Шрифт:
Интервал:
Закладка:
Если б у Апреля было время, если б хоть минуту он не был занят своим рыбным промыслом, то, верно, обнаружил бы, что плывет не один, а под его лодкой точно такая же лодка и на ней точно такой же Апрель, только стоит вниз головою на опрокинутой лодчонке и почему-то не тонет. Но старику было не до сказочных красот. Дела земные заботили его. Пятую и, сдается, самую большую щуку выбросил он сейчас в свое корыто и, расправляя запутанные ячейки снасти окоченевшими, непослушными пальцами, косился глазом на рыбину, раскрывшую зубатую пасть и, кажется, собирающую остаток сил, чтобы взвиться вверх и попытаться вырваться в родную стихию. И может, ей удалось бы это, да упредил Апрель. Он вовремя разгадал замысел хищницы, наступил на нее резиновым сапогом, а когда управился с вентерем, совершил еще одно страшное дело — о борт лодки переломил щуке шейный позвонок, сказав при этом в свою редкую седую бороду: «Что, успокоилась? Давно бы так-то…» На обратном пути проверил сети, а в полдень пришел в правление колхоза, обождал, когда председатель остался один, сообщил таинственно:
— Улов у меня ноне, Левонтий!
— И большой?
— Да как тебе сказать… Подходящий.
— И что же ты собираешься с ним делать?
— С кем? — не понял Апрель.
— С уловом. На базар али тут откроешь торговлю?
— Не обижай старика, Левонтий. Ай позабыл, какое время теперь? С какими бы это я глазами продавал рыбу нашим солдаткам? Чай, не зверь. И пришел я к тебе с просьбой: забирай весь улов и отправляй в МТС девчатам. Голодают, слышь, они там. И прозябли все До Панциревки-то я лодкой рыбу переправлю, а там ух пущай твой Павлик попросит у председателя ихнего лошадь, отвезет в район.
— Спасибо, Артем Платоныч! Ты вот что. Займись-ка этой рыбой всурьез. Возьми Егора своего да моего Павлушку в помощники, и ловите на здоровье. Сев зкоро, надо ж бабам чтой-то в приварок. Мяса не будет, уйдет оно все как есть на фронт, красноармейцам. Так что выручай, Артем. Трудодни запишем.
— Рыбу ловить буду, а трудодней мне лишних не требуется. За огороды ставите две палочки — ну и довольно с меня. Все одно на них ни хренушки мы не получим, чего уж там… Давай твоего Павлушку. Кажись, он у тебя смышленый парнишка.
— Ничего. С головой шкет, — с тихой отцовской гордостью подтвердил Леонтий Сидорович.
— Известное дело; в Угрюмовых, — польстил еще более Апрель.
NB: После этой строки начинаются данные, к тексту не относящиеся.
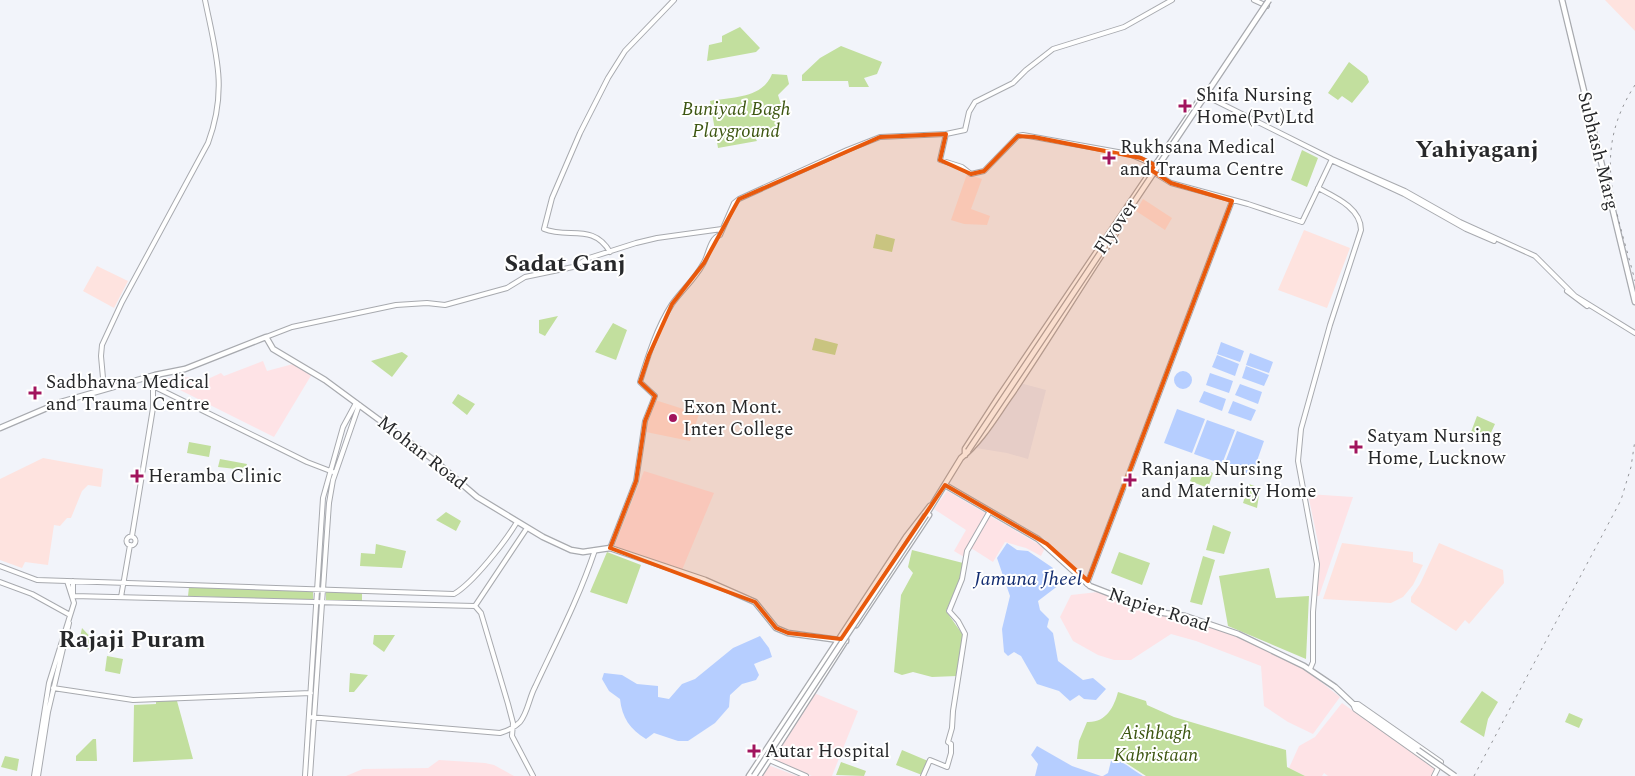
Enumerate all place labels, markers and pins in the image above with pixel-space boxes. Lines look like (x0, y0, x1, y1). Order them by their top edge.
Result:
place label: Shifa Nursing Home(Pvt)Ltd (1196, 81, 1314, 132)
marker: Shifa Nursing Home(Pvt)Ltd (1178, 99, 1192, 113)
place label: Rukhsana Medical and Trauma Centre (1120, 133, 1284, 184)
marker: Rukhsana Medical and Trauma Centre (1102, 151, 1116, 165)
place label: Sadbhavna Medical and Trauma Centre (46, 368, 210, 419)
marker: Sadbhavna Medical and Trauma Centre (28, 386, 42, 400)
place label: Exon Mont. Inter College (683, 393, 794, 444)
marker: Exon Mont. Inter College (667, 412, 679, 424)
place label: Satyam Nursing Home, Lucknow (1367, 422, 1506, 473)
marker: Satyam Nursing Home, Lucknow (1349, 440, 1363, 454)
place label: Ranjana Nursing and Maternity Home (1141, 455, 1316, 506)
place label: Heramba Clinic (148, 462, 282, 491)
marker: Heramba Clinic (130, 469, 144, 483)
marker: Ranjana Nursing and Maternity Home (1123, 473, 1137, 487)
place label: Autar Hospital (765, 737, 890, 766)
marker: Autar Hospital (747, 744, 761, 758)

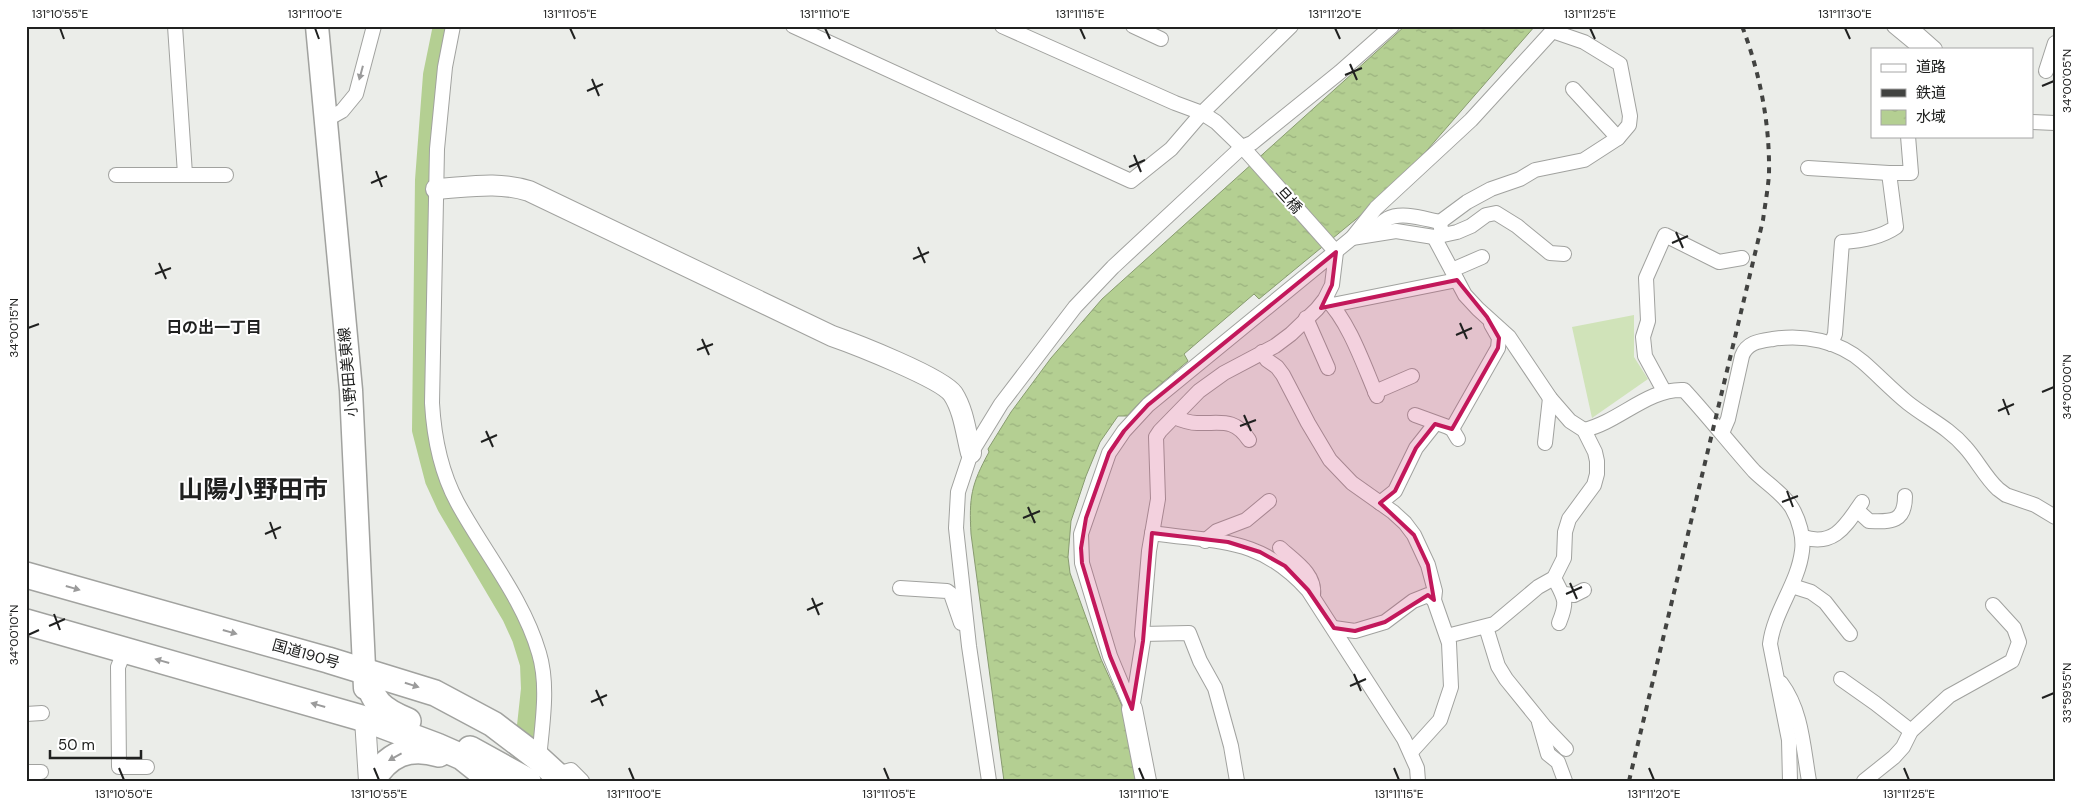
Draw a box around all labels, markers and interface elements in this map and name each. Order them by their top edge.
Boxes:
text: 131°10'55"E [32,6,89,22]
text: 131°11'00"E [288,6,343,22]
text: 131°11'05"E [543,6,597,22]
text: 131°11'10"E [800,6,850,22]
text: 131°11'15"E [1055,6,1105,22]
text: 131°11'20"E [1308,6,1362,22]
text: 131°11'25"E [1564,6,1616,22]
text: 131°11'30"E [1818,6,1872,22]
legend [1871,48,2034,138]
text: 34°00'05"N [2059,49,2075,113]
text: 道路 [1916,57,1946,77]
one-way arrow [357,66,365,81]
text: 鉄道 [1916,83,1946,103]
text: 水域 [1916,107,1946,127]
street label: 旦橋 [1272,182,1306,218]
text: 34°00'15"N [6,298,22,358]
district label: 日の出一丁目 [166,317,262,338]
street label: 小野田美東線 [334,326,362,418]
text: 34°00'00"N [2059,354,2075,420]
district label: 山陽小野田市 [178,473,328,506]
one-way arrow [66,585,81,593]
text: 34°00'10"N [6,605,22,665]
one-way arrow [222,629,237,637]
street label: 国道190号 [270,635,342,673]
one-way arrow [154,656,169,664]
text: 33°59'55"N [2059,663,2075,723]
one-way arrow [405,682,420,690]
one-way arrow [311,700,326,708]
scale bar [50,727,141,759]
text: 50 m [58,735,95,755]
one-way arrow [388,753,402,762]
text: 131°10'50"E [95,786,153,802]
text: 131°10'55"E [351,786,408,802]
text: 131°11'00"E [607,786,662,802]
text: 131°11'05"E [862,786,916,802]
text: 131°11'10"E [1119,786,1169,802]
text: 131°11'15"E [1374,786,1424,802]
text: 131°11'20"E [1627,786,1681,802]
text: 131°11'25"E [1883,786,1935,802]

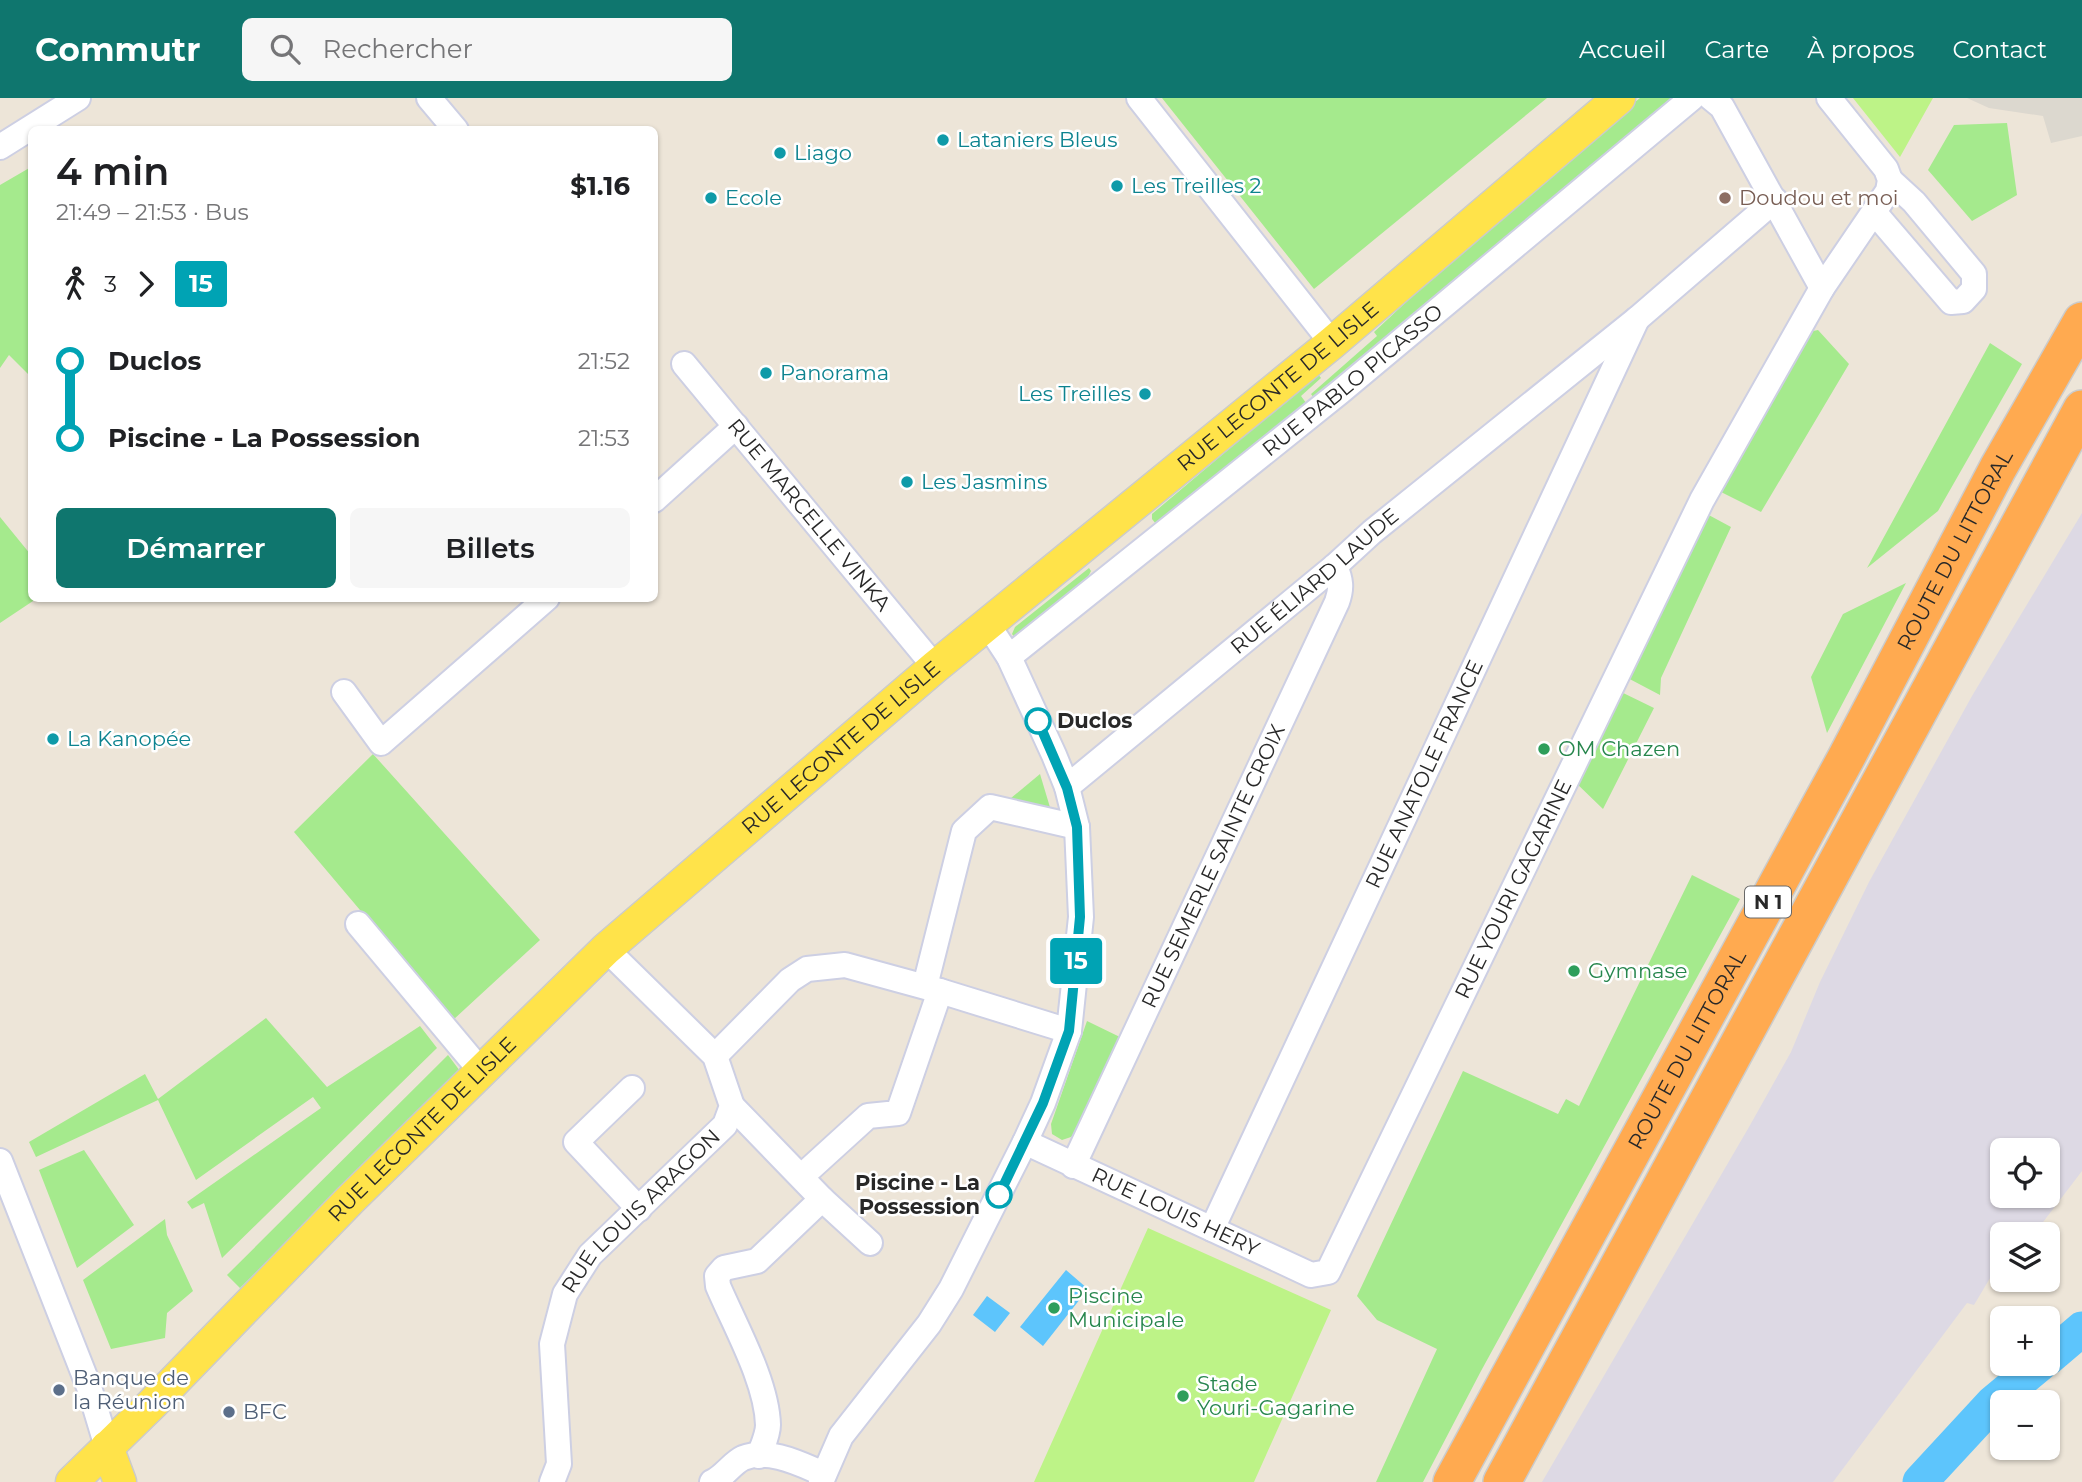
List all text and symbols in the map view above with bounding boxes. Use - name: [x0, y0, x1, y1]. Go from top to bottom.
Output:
- search box: [242, 18, 732, 81]
- text: Commutr: [35, 29, 200, 69]
- icon: search: [266, 30, 304, 68]
- text: Rechercher: [322, 33, 473, 65]
- text: Accueil: [1579, 35, 1666, 64]
- text: Carte: [1704, 35, 1769, 64]
- text: À propos: [1807, 35, 1914, 64]
- text: Contact: [1952, 35, 2047, 64]
- place label: Lataniers Bleus: [957, 127, 1117, 152]
- marker: Lataniers Bleus: [935, 132, 951, 148]
- place label: Liago: [794, 140, 852, 165]
- marker: Liago: [772, 145, 788, 161]
- text: 4 min: [56, 148, 169, 195]
- text: $1.16: [570, 170, 630, 202]
- place label: Les Treilles 2: [1131, 173, 1262, 198]
- marker: Les Treilles 2: [1109, 178, 1125, 194]
- place label: Ecole: [725, 185, 782, 210]
- place label: Doudou et moi: [1739, 185, 1898, 210]
- marker: Ecole: [703, 190, 719, 206]
- marker: Doudou et moi: [1717, 190, 1733, 206]
- text: 21:49 – 21:53 · Bus: [56, 198, 249, 226]
- icon: walk: [56, 265, 94, 303]
- icon: forward: [127, 265, 165, 303]
- text: 15: [189, 269, 213, 298]
- text: 3: [104, 270, 117, 298]
- street label: RUE LECONTE DE LISLE: [1172, 296, 1383, 476]
- street label: RUE PABLO PICASSO: [1257, 299, 1447, 461]
- text: Duclos: [108, 345, 201, 377]
- text: 21:52: [578, 347, 630, 375]
- place label: Panorama: [780, 360, 889, 385]
- marker: Panorama: [758, 365, 774, 381]
- place label: Les Treilles: [1018, 381, 1131, 406]
- marker: Les Treilles: [1137, 386, 1153, 402]
- street label: RUE MARCELLE VINKA: [723, 413, 897, 617]
- text: Piscine - La Possession: [108, 422, 420, 454]
- text: 21:53: [578, 424, 630, 452]
- street label: ROUTE DU LITTORAL: [1892, 444, 2018, 655]
- place label: Les Jasmins: [921, 469, 1047, 494]
- marker: Les Jasmins: [899, 474, 915, 490]
- street label: RUE ÉLIARD LAUDE: [1225, 503, 1403, 659]
- button: Démarrer: [56, 508, 336, 588]
- button: Billets: [350, 508, 630, 588]
- street label: RUE LECONTE DE LISLE: [736, 655, 945, 839]
- street label: RUE ANATOLE FRANCE: [1360, 656, 1488, 892]
- marker: Duclos: [1025, 708, 1051, 734]
- place label: Duclos: [1057, 708, 1132, 733]
- street label: RUE SEMERLE SAINTE CROIX: [1136, 720, 1290, 1012]
- place label: La Kanopée: [67, 726, 191, 751]
- marker: La Kanopée: [45, 731, 61, 747]
- place label: OM Chazen: [1558, 736, 1680, 761]
- marker: OM Chazen: [1536, 741, 1552, 757]
- street label: RUE YOURI GAGARINE: [1449, 775, 1577, 1003]
- road number: N 1: [1745, 887, 1791, 918]
- line badge: 15: [1044, 938, 1108, 984]
- street label: ROUTE DU LITTORAL: [1622, 945, 1751, 1154]
- text: 15: [1064, 946, 1088, 975]
- place label: Gymnase: [1588, 958, 1687, 983]
- marker: Gymnase: [1566, 963, 1582, 979]
- street label: RUE LECONTE DE LISLE: [323, 1031, 521, 1227]
- street label: RUE LOUIS ARAGON: [556, 1124, 725, 1298]
- map controls: [1990, 1138, 2060, 1460]
- button: locate: [1990, 1138, 2060, 1208]
- street label: RUE LOUIS HERY: [1088, 1162, 1264, 1262]
- place label: Piscine - La Possession: [855, 1170, 980, 1219]
- marker: Piscine - La Possession: [986, 1182, 1012, 1208]
- button: layers: [1990, 1222, 2060, 1292]
- place label: Piscine Municipale: [1068, 1283, 1184, 1332]
- marker: Piscine Municipale: [1046, 1300, 1062, 1316]
- button: +: [1990, 1306, 2060, 1376]
- place label: Banque de la Réunion: [73, 1365, 189, 1414]
- place label: Stade Youri-Gagarine: [1197, 1371, 1355, 1420]
- marker: Banque de la Réunion: [51, 1382, 67, 1398]
- marker: Stade Youri-Gagarine: [1175, 1388, 1191, 1404]
- button: −: [1990, 1390, 2060, 1460]
- place label: BFC: [243, 1399, 287, 1424]
- marker: BFC: [221, 1404, 237, 1420]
Леонтий Сидорович просиял внутренне, но виду не подал, сказал озабоченно:
— Сообщил мне ноне Тишка: ремонт завтра они заканчивают, а вот как пригонишь трактора? Мост у Панциревки под водой, а половодье схлынет, сам знаешь, недели через две, а то и две с половиной. А в поле можно выезжать хоть завтра: снега и в оврагах-то осталось чуть-чуть.
— А через Гайку — да бугром, полем?
— Гайка тоже не сошла. Мост там и вовсе порушен.
— Вот что, председатель, повезем мы с Павлушкой дыбу, пощупаем у Панциревки шестом, глубоко ли остался под водою мост, можа трактору по брюхо толечко будет, тогда…
— Нет. Опасная это штука. Лучше подождать.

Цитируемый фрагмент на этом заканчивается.